╔══
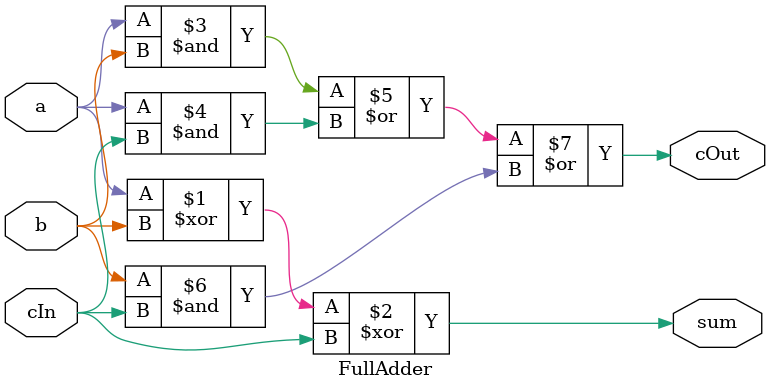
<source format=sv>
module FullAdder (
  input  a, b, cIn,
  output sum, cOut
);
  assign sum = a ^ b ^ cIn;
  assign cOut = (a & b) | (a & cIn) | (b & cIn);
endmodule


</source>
╚══
Work to complete:
Retype exactly the line with "output sum, cOut" and each line after it until the records end, and include no other line.

Expected answer:
  output sum, cOut
);
  assign sum = a ^ b ^ cIn;
  assign cOut = (a & b) | (a & cIn) | (b & cIn);
endmodule


</source>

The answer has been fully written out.